Other really influential examples have been #GirlsLikeUs back in 2012, bringing the matter of intersectionality and trans inclusion in feminism in the spotlight, #NotYourAsianSidekick in 2013, speaking up against stereotypes faced by Asian American women, #BlackGirlMagic in 2013 to celebrate the beauty and power of black women, #MasculinitySoFragile in 2013 aiming to start a conversation about problematic gender norms that people have to conform to in order to qualify as “men”, and #EffYourBeautyStandards in 2015 which spoke up against the unrealistic beauty norms that women are expected to meet by society, more often than not with harmful and oppressive consequences.

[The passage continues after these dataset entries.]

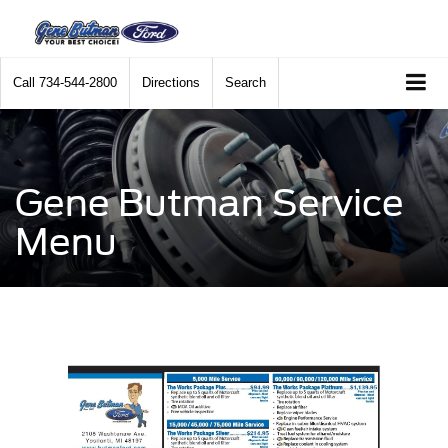
Call
734-544-2800
Directions
Search
Gene Butman Service
Menu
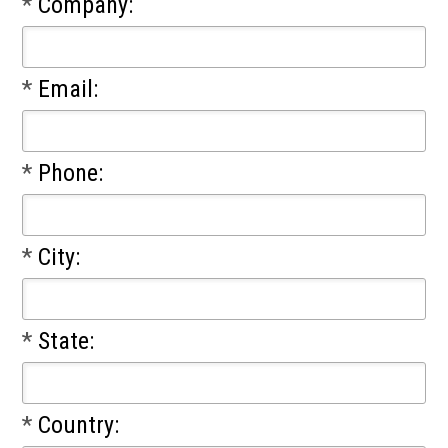
*
Company:
*
Email:
*
Phone:
*
City:
*
State:
*
Country:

There have also been several online campaigns and hashtags striving to raise awareness and speak up against gender based violence, sexual assault and abuse. Back in 2014, #WhyIstayed was a really thought-provoking series of tweets against the blaming of victims of domestic abuse.
One of the most recent hashtags that have gone viral is #MeToo: a hashtag initiated by actress Alyssa Milano urging women who have experienced sexual harassment to share let the world know so that they can come together in solidarity, and shed light to the issue and its shocking extent. Milano’s call took place after the accusations against Harvey Weinstein and the recent revelations about powerful men and sexual harassment. #MeToo has been a way for victims of sexual harrassment to express their experiences and join a movement in solidarity, and for those who were still wholly or partly ignorant of this serious social phenomenon to learn through the stories that most women (as well as men and non-binary people) around us flooded social media with.
There are numerous powerful hashtags which have been used to bring visibility to the issues trans people face in their personal, social and legal lives. One of the most well-known examples is #WeJustNeedtoPee, a sarcastic social media campaign against bathroom bills, conservative laws that prevent trans people in America to use the correct bathroom according to their true gender identity. Trans people from around America have used this hashtag as a cry against society’s transphobia.
According to Kassey Suffredini, chief program officer for the non-discrimination campaign Freedom for All Americans: “This isn’t just a policy debate or political debate. This is a conversation about real people. I worry about the impact those kinds of messages will have on transgender people themselves and the community around them.”
The power and efficiency of hashtags lies within their simplicity, both to understand and to use. Their use on social media has highlighted a new era in activism and raising awareness.